══ Texto proporcionado ══

64.– La fe es pasión de servir un ideal. Es eterna y eternamente se renueva, porque no implica una creencia particular, sino un estado de conciencia que puede coexistir con todas. Las que aman apasionadamente un ideal demuestran fe si lo predican con firmeza o lo defienden con heroísmo.
La fe de los místicos es una fuerza para la acción, pero no es un método para llegar al conocimiento de la verdad. Un estado de ánimo que impulsa a creer apasionadamente es útil para obrar; pero como pasión perturba el juicio, excluye la crítica y cristaliza la creencia, no es instrumento adecuado para investigar.
Por muchos senderos puede marcharse con igual fe aunque persiguiendo distintos objetivos. No obra la fe de igual modo cuando se adhiere a supersticiones muertas y cuando se entusiasma por ideales vivos. Su intensidad puede ser la misma al servicio de la verdad o del error, pero no son iguales sus resultados; ora sostienen un pasado que se derrumba, ora construyen el porvenir que deviene.
El sentimiento religioso, expurgado de las supersticiones ancestrales, podrá convertirse, en hombres más cultos, en una pura aspiración moral que no contradiga a las verdades de su tiempo; perfeccionándose en función de la experiencia, inspirará el deseo de obrar moralmente, dignificando la vida individual y social.
Hora podrá llegar en que los hombres mejores no busquen la complicidad de utilitarios dioses, acaso inventados para consuelo de víctimas o para justificación de verdugos; la fe acentuará entonces las fuerzas morales que les impongan buscar en la sabiduría las fuentes insecables del deber y de la responsabilidad. Y cuando un hábito de siglos les haga mirar a lo alto, verán que un águila, el ideal, tiende sin cesar el ala hacia una estrella, sin alcanzarla nunca: la fe sobrevivirá a todas las supersticiones, compeliendo al hombre hacia la perfección moral, que es infinita.

═══
══ Registros del ejercicio ══

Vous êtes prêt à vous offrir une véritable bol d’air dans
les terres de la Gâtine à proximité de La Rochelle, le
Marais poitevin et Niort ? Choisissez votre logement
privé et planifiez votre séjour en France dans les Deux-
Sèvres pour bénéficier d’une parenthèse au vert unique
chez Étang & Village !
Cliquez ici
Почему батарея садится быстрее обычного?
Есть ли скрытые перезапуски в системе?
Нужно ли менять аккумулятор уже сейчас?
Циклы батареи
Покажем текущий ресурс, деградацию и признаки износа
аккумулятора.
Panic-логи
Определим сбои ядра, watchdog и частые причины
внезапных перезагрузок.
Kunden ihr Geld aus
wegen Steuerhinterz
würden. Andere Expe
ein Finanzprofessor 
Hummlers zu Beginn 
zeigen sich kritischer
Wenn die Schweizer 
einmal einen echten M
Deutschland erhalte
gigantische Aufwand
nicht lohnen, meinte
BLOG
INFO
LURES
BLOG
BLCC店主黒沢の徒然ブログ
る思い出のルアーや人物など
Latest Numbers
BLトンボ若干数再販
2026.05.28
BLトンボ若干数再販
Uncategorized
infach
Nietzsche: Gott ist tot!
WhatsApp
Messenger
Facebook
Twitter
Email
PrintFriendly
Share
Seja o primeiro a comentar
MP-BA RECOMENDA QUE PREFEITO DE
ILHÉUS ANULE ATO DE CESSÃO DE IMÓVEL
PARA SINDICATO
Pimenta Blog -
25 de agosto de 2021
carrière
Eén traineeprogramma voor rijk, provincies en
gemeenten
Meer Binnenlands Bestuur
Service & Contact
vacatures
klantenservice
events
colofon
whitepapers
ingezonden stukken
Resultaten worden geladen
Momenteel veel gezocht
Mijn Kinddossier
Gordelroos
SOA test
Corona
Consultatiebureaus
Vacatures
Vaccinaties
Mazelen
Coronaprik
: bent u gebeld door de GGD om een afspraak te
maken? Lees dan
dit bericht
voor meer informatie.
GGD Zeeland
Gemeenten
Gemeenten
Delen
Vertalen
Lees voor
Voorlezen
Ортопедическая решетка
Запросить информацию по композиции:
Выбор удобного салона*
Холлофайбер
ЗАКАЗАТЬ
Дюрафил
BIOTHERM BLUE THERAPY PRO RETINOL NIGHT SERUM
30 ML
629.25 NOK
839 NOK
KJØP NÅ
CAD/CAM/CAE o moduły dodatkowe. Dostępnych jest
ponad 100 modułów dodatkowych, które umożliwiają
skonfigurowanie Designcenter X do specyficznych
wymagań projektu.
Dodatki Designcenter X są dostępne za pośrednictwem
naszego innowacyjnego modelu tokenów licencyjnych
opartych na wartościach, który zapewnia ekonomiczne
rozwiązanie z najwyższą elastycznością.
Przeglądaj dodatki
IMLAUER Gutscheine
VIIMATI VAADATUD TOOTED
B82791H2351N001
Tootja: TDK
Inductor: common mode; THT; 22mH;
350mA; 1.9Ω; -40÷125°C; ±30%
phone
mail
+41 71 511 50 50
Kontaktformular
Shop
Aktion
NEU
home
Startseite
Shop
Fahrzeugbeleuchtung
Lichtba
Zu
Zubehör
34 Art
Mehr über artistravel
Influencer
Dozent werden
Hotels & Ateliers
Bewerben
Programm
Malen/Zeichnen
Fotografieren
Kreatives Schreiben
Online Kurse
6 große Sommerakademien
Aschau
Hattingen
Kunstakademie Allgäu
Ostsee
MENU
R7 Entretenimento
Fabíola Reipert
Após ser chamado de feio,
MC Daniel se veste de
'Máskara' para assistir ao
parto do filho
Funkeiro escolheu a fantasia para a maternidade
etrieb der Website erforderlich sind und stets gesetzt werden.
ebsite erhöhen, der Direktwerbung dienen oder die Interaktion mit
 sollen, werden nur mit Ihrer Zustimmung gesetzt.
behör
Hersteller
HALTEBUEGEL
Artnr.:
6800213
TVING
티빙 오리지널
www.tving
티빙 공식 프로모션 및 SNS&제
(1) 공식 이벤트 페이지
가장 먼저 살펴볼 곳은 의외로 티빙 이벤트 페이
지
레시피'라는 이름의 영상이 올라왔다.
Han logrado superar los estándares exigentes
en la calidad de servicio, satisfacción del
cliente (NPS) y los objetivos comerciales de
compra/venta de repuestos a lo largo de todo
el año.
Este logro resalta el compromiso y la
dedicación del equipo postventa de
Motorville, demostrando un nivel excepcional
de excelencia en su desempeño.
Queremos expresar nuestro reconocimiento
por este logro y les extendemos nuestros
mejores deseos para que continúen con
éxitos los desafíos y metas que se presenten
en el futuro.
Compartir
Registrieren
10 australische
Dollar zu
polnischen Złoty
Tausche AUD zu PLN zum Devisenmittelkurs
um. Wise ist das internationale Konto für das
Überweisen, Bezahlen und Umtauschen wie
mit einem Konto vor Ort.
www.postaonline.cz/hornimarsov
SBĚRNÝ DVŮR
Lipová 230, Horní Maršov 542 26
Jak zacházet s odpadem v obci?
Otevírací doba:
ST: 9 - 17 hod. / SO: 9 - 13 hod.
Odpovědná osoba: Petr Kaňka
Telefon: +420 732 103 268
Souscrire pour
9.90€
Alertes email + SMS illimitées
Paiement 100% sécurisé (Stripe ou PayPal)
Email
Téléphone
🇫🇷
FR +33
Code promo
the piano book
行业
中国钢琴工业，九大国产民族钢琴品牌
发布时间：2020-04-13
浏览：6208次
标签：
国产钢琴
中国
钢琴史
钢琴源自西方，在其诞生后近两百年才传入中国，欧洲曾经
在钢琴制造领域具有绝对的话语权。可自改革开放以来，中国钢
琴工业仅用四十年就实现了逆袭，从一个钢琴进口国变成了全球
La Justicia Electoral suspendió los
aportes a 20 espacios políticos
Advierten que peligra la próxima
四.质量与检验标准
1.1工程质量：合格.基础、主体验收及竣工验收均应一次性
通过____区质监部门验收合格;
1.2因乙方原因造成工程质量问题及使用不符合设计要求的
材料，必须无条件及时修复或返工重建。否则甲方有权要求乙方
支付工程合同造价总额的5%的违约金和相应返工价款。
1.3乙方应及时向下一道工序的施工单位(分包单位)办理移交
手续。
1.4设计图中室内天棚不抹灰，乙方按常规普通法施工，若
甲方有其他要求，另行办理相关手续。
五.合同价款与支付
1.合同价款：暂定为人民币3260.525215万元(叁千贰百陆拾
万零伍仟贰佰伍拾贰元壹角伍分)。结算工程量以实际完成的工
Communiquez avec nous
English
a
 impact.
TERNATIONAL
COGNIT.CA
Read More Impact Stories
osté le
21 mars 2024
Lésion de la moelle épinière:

═══

▶ [Problemas y tareas]
1. ¿Qué es la fe según el texto proporcionado?
2. Por favor, duplica los registros desde su comienzo hasta la línea que contiene "Inductor: common mode; THT; 22mH;", ambos extremos incluidos.
El texto y los registros son materiales independientes entre sí.

▶ [Problemas resueltos]
1. La fe es pasión de servir un ideal.

2.
Vous êtes prêt à vous offrir une véritable bol d’air dans
les terres de la Gâtine à proximité de La Rochelle, le
Marais poitevin et Niort ? Choisissez votre logement
privé et planifiez votre séjour en France dans les Deux-
Sèvres pour bénéficier d’une parenthèse au vert unique
chez Étang & Village !
Cliquez ici
Почему батарея садится быстрее обычного?
Есть ли скрытые перезапуски в системе?
Нужно ли менять аккумулятор уже сейчас?
Циклы батареи
Покажем текущий ресурс, деградацию и признаки износа
аккумулятора.
Panic-логи
Определим сбои ядра, watchdog и частые причины
внезапных перезагрузок.
Kunden ihr Geld aus
wegen Steuerhinterz
würden. Andere Expe
ein Finanzprofessor 
Hummlers zu Beginn 
zeigen sich kritischer
Wenn die Schweizer 
einmal einen echten M
Deutschland erhalte
gigantische Aufwand
nicht lohnen, meinte
BLOG
INFO
LURES
BLOG
BLCC店主黒沢の徒然ブログ
る思い出のルアーや人物など
Latest Numbers
BLトンボ若干数再販
2026.05.28
BLトンボ若干数再販
Uncategorized
infach
Nietzsche: Gott ist tot!
WhatsApp
Messenger
Facebook
Twitter
Email
PrintFriendly
Share
Seja o primeiro a comentar
MP-BA RECOMENDA QUE PREFEITO DE
ILHÉUS ANULE ATO DE CESSÃO DE IMÓVEL
PARA SINDICATO
Pimenta Blog -
25 de agosto de 2021
carrière
Eén traineeprogramma voor rijk, provincies en
gemeenten
Meer Binnenlands Bestuur
Service & Contact
vacatures
klantenservice
events
colofon
whitepapers
ingezonden stukken
Resultaten worden geladen
Momenteel veel gezocht
Mijn Kinddossier
Gordelroos
SOA test
Corona
Consultatiebureaus
Vacatures
Vaccinaties
Mazelen
Coronaprik
: bent u gebeld door de GGD om een afspraak te
maken? Lees dan
dit bericht
voor meer informatie.
GGD Zeeland
Gemeenten
Gemeenten
Delen
Vertalen
Lees voor
Voorlezen
Ортопедическая решетка
Запросить информацию по композиции:
Выбор удобного салона*
Холлофайбер
ЗАКАЗАТЬ
Дюрафил
BIOTHERM BLUE THERAPY PRO RETINOL NIGHT SERUM
30 ML
629.25 NOK
839 NOK
KJØP NÅ
CAD/CAM/CAE o moduły dodatkowe. Dostępnych jest
ponad 100 modułów dodatkowych, które umożliwiają
skonfigurowanie Designcenter X do specyficznych
wymagań projektu.
Dodatki Designcenter X są dostępne za pośrednictwem
naszego innowacyjnego modelu tokenów licencyjnych
opartych na wartościach, który zapewnia ekonomiczne
rozwiązanie z najwyższą elastycznością.
Przeglądaj dodatki
IMLAUER Gutscheine
VIIMATI VAADATUD TOOTED
B82791H2351N001
Tootja: TDK
Inductor: common mode; THT; 22mH;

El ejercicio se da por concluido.